ASSIGNED TASK:
An exact copy of the listing below is the answer, with the pictures removed.

DATA FOR PROCESSING:
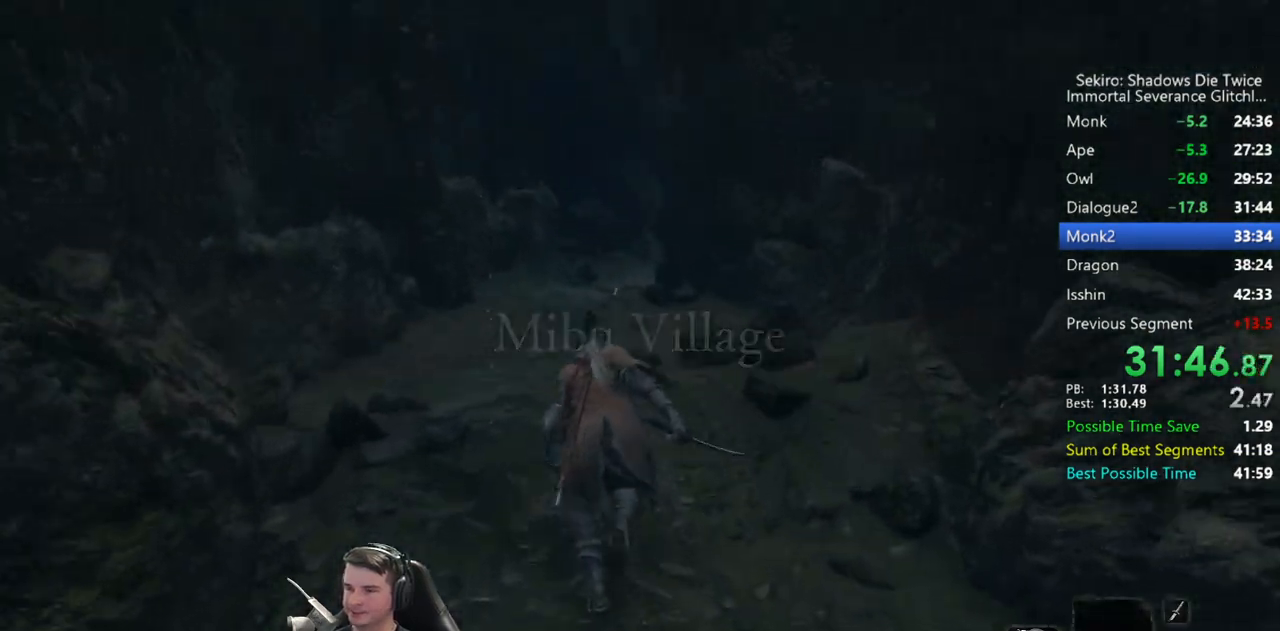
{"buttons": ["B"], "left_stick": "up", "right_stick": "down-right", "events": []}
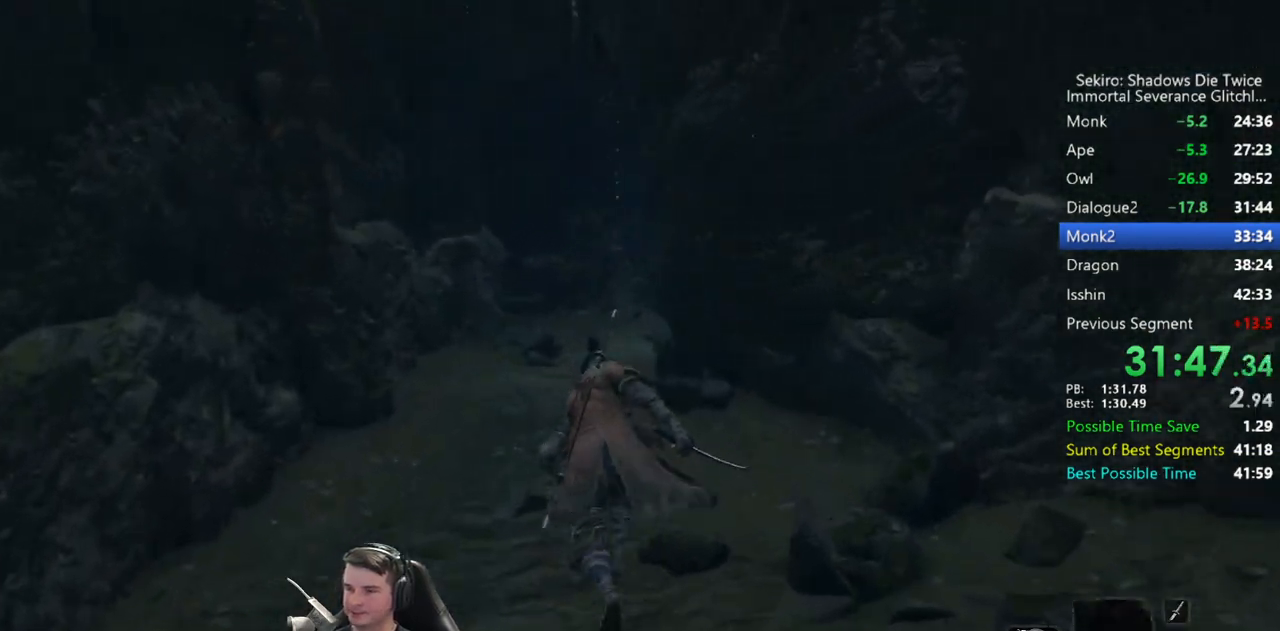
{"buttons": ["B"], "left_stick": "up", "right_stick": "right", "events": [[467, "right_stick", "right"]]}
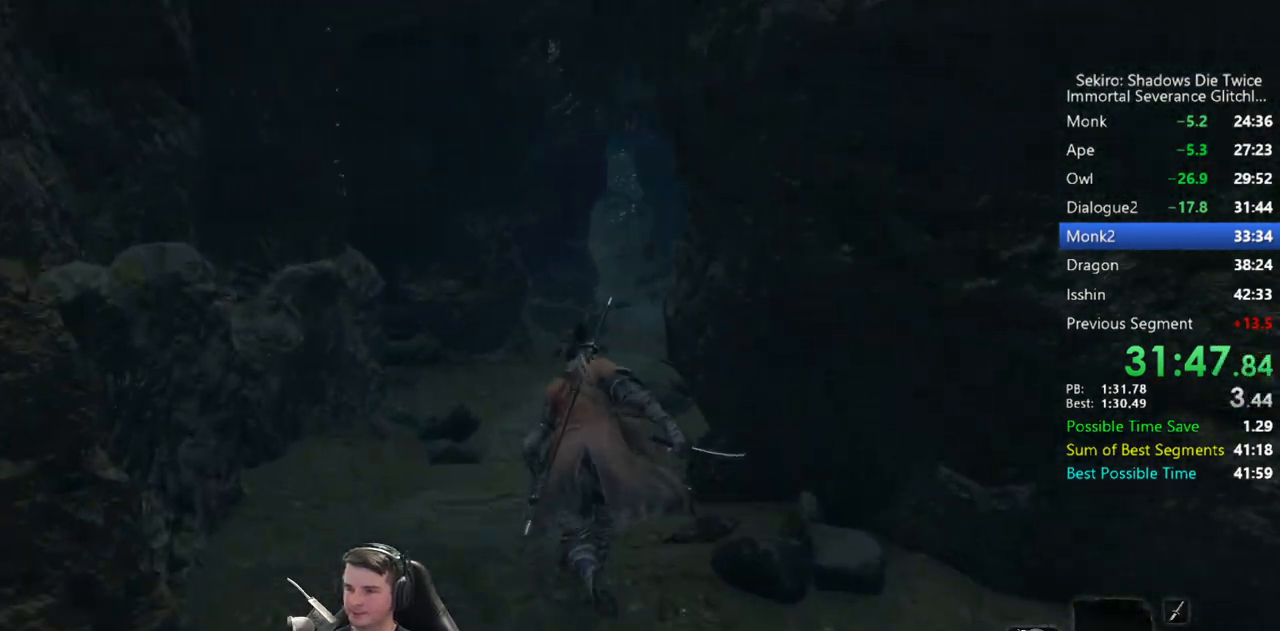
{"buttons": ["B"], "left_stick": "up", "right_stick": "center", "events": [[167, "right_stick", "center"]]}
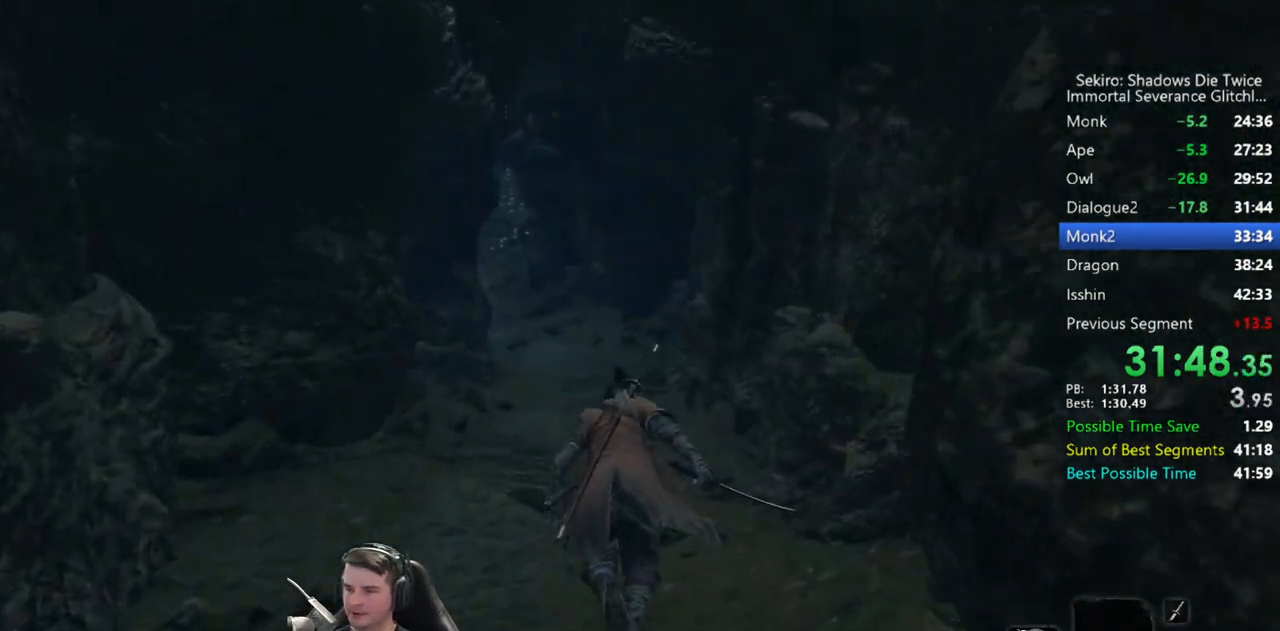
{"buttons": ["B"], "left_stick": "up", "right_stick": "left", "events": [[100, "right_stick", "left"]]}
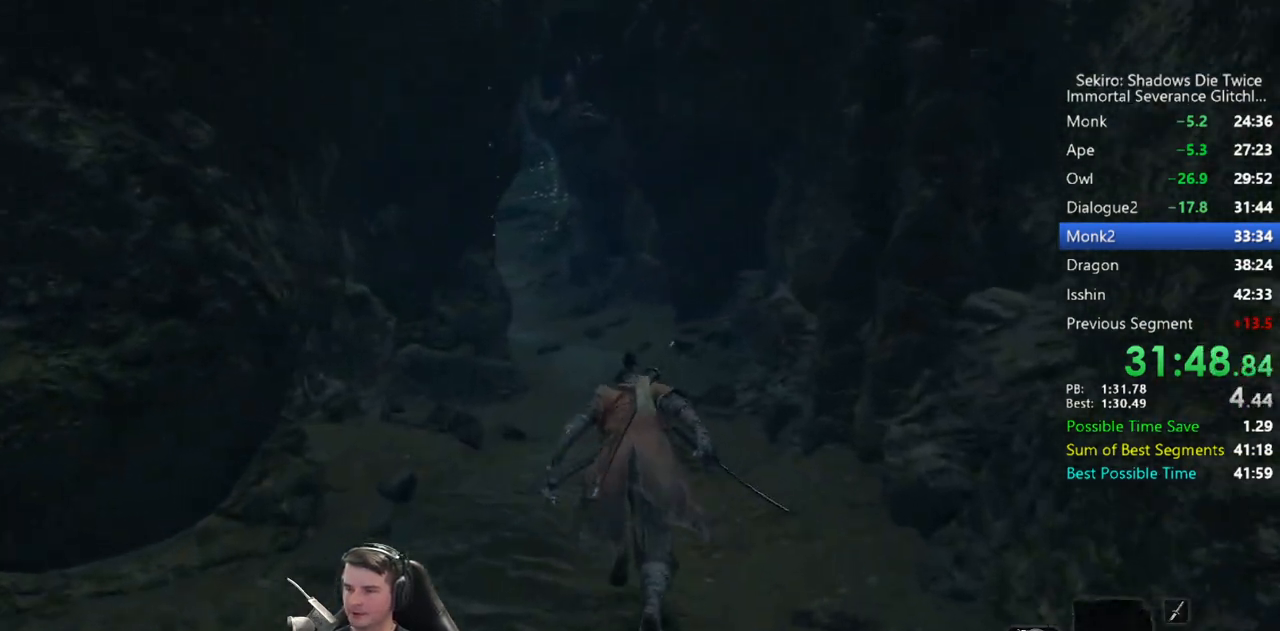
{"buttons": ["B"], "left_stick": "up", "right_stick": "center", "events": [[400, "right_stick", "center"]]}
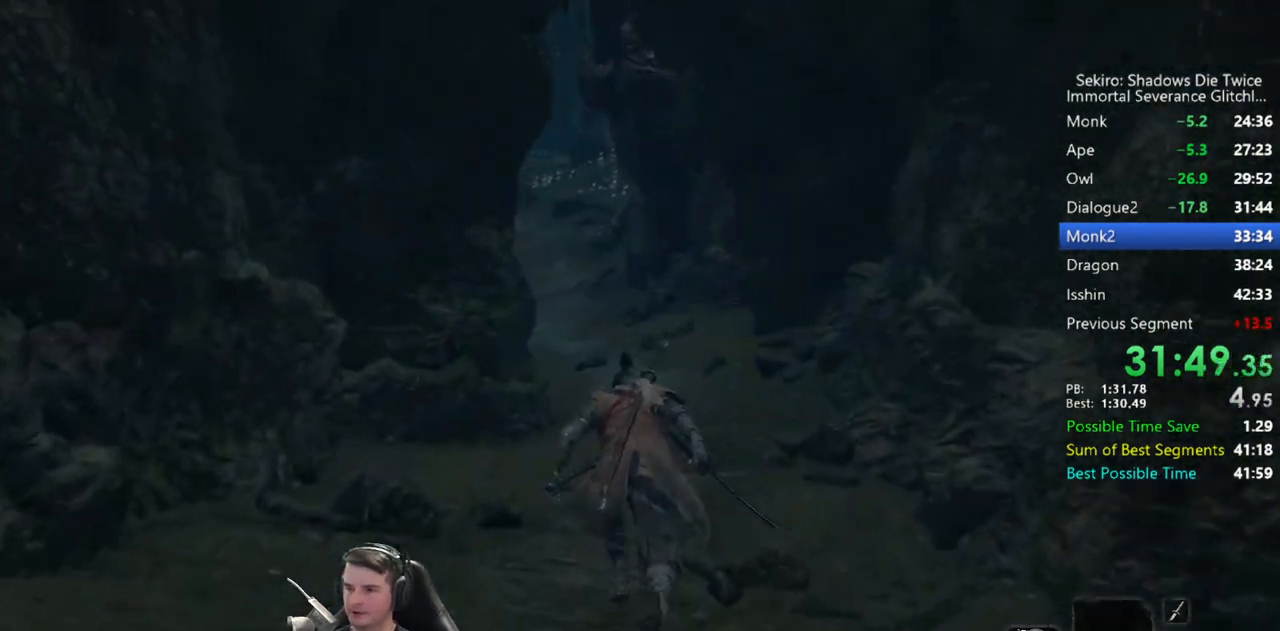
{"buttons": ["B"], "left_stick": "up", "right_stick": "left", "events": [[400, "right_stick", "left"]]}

RESPONSE TO THE EXERCISE:
{"buttons": ["B"], "left_stick": "up", "right_stick": "down-right", "events": []}
{"buttons": ["B"], "left_stick": "up", "right_stick": "right", "events": [[467, "right_stick", "right"]]}
{"buttons": ["B"], "left_stick": "up", "right_stick": "center", "events": [[167, "right_stick", "center"]]}
{"buttons": ["B"], "left_stick": "up", "right_stick": "left", "events": [[100, "right_stick", "left"]]}
{"buttons": ["B"], "left_stick": "up", "right_stick": "center", "events": [[400, "right_stick", "center"]]}
{"buttons": ["B"], "left_stick": "up", "right_stick": "left", "events": [[400, "right_stick", "left"]]}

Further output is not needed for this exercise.